Greenpeace report reveals Chernobyl disaster contaminating food even 30 years later
Scientific tests by environmental organization Greenpeace reveal that residents of areas affected by Chernobyl disaster three decades ago are still consuming radioactive foods. These foods and drinks are with dangerously high radiation levels, as per the group.
Researchers carried out some tests on the behalf of Greenpeace and found that some key isotopes, like strontium-90 and caesium-137, have stopped participating in overall contamination, but they are still there in forests.
Locals are still coming into contact with dangerous radiation that was expelled in 1986 after an explosion at a nuclear plant. A plume of radioactive fallout covered a large portion of Europe with dangerously high levels of radiation immediately after the explosion.
Greenpeace released a report, ‘Nuclear Scars: The Lasting legacies of Chernobyl and Fukushima’, where it said that people are still eating food contaminated with radioactive.
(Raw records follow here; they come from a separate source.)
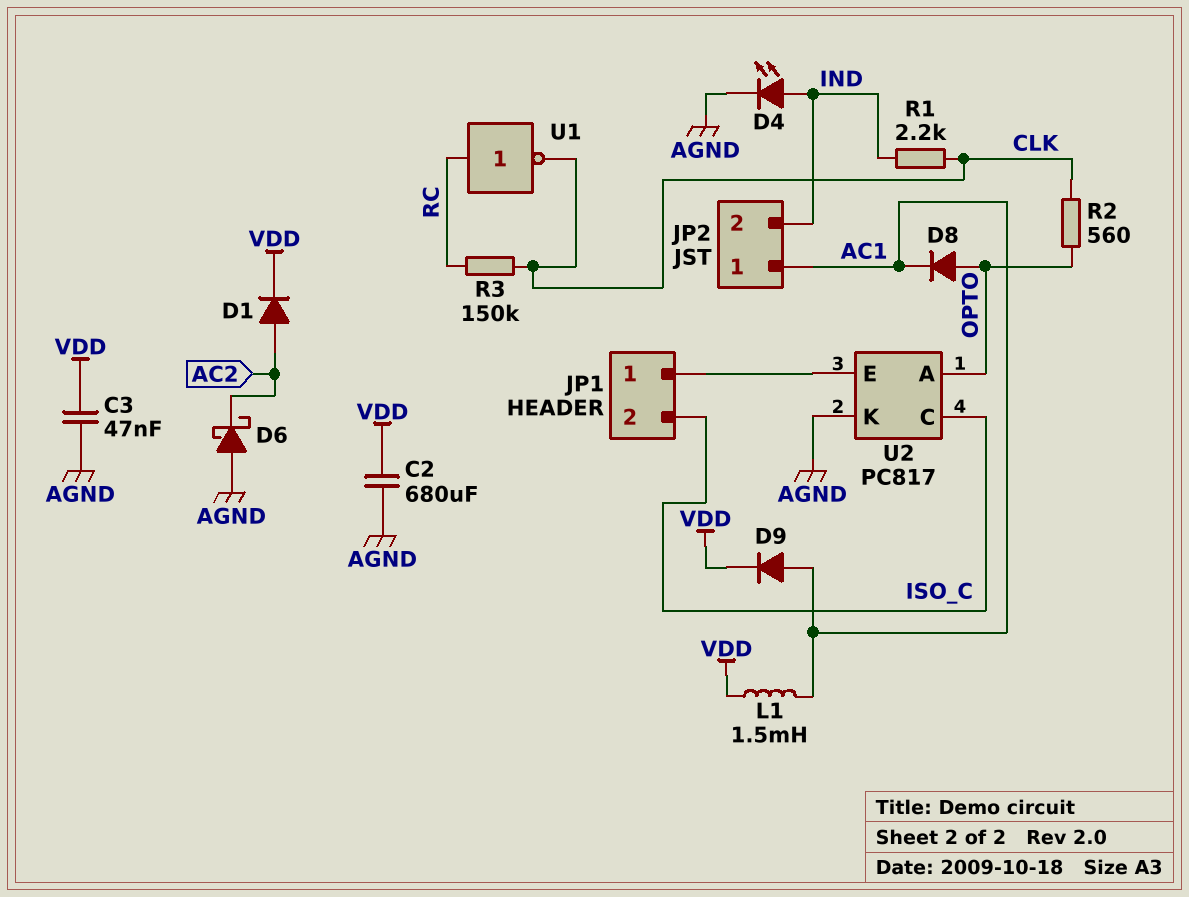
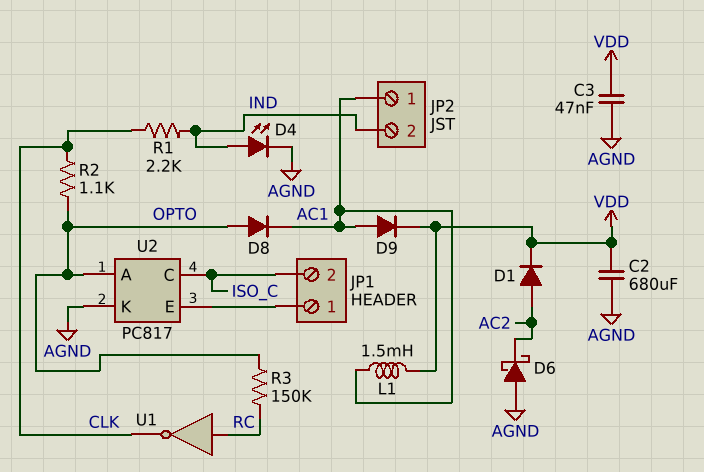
R2: 560 (CLK, OPTO) -> 1.1k (CLK, OPTO)
R3: 150k (CLK, RC) -> 150k (OPTO, RC)

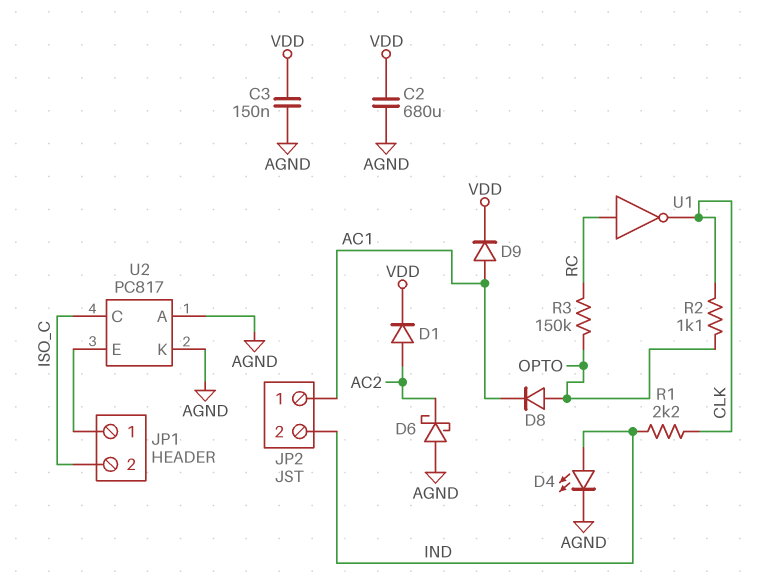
C3: 47nF (AGND, VDD) -> 150nF (AGND, VDD)
L1: 1.5mH (AC1, VDD) -> none
U2 pin A: OPTO -> AGND

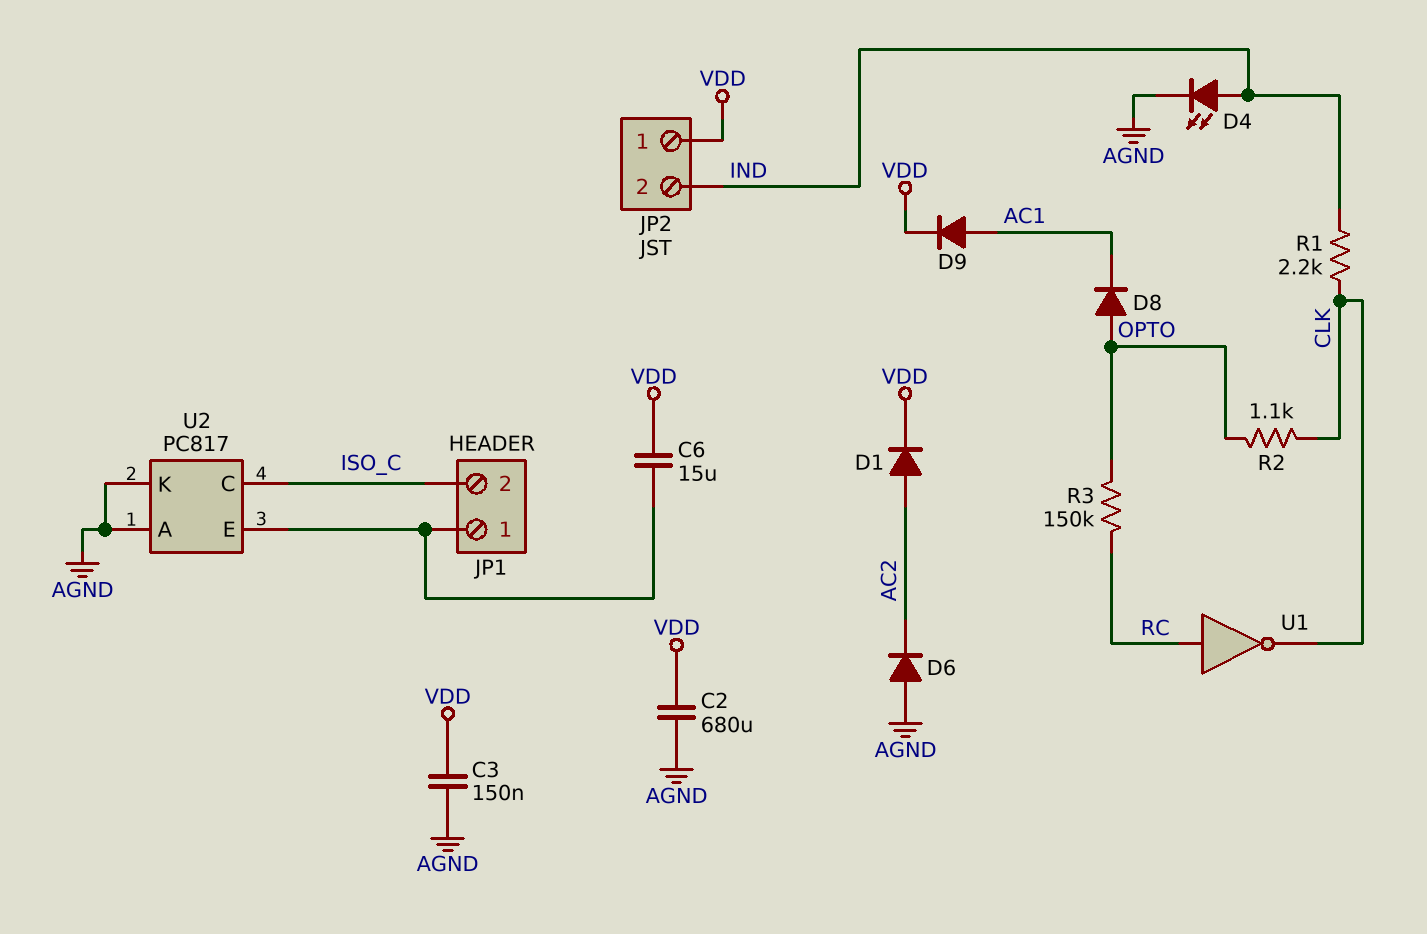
C6: none -> 15uF (JP1/1, VDD)
D6: schottky (A AGND, K AC2) -> diode (A AGND, K AC2)
JP2 pin 1: AC1 -> VDD

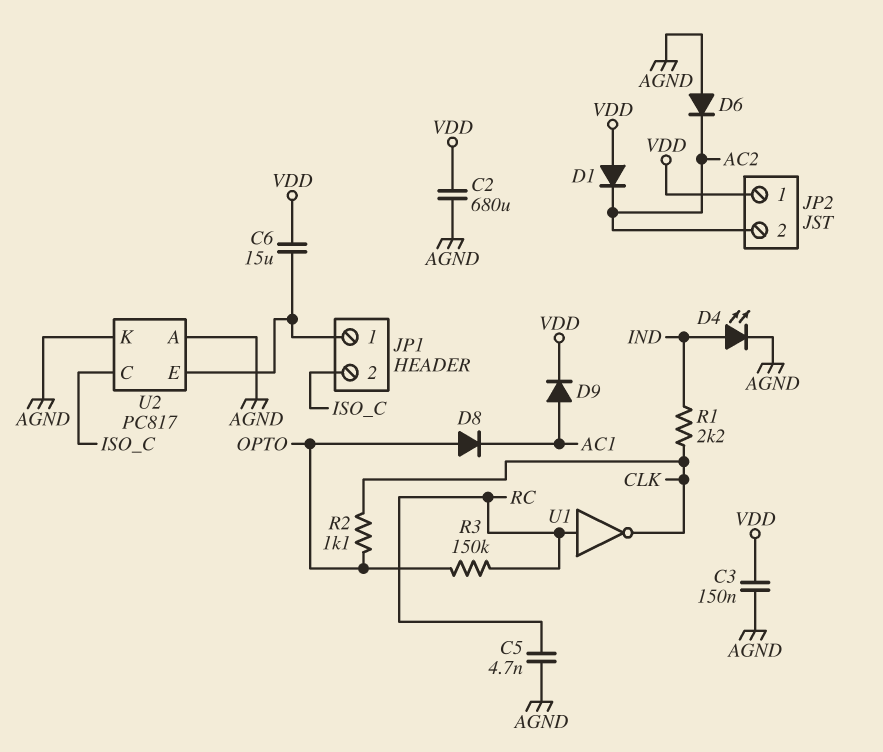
C5: none -> 4.7nF (AGND, RC)
D1: diode (A AC2, K VDD) -> diode (A VDD, K AC2)
JP2 pin 2: IND -> AC2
Some key isotopes are still in areas like forests whose wood people use for construction and burning purpose, it added.
The report, which will be published Wednesday, said, “Ukraine no longer has sufficient funds to finance the programmes needed to properly protect the public... this means the radiation exposure of people still living in the contaminated areas is likely increasing”.
The Greenpeace report also found that in some cases, levels of radiation in affected areas have increased. It also predicts that the contamination is going to pose threat to locals for next many years. A number of kids, who took birth 30 years after the Chernobyl disaster, are forced to eat contaminated food, it added.
Forests around the affected location have been found to become repositories of radioactive contamination, as per the report. Officials from Russia and Ukraine have not commented on the report yet.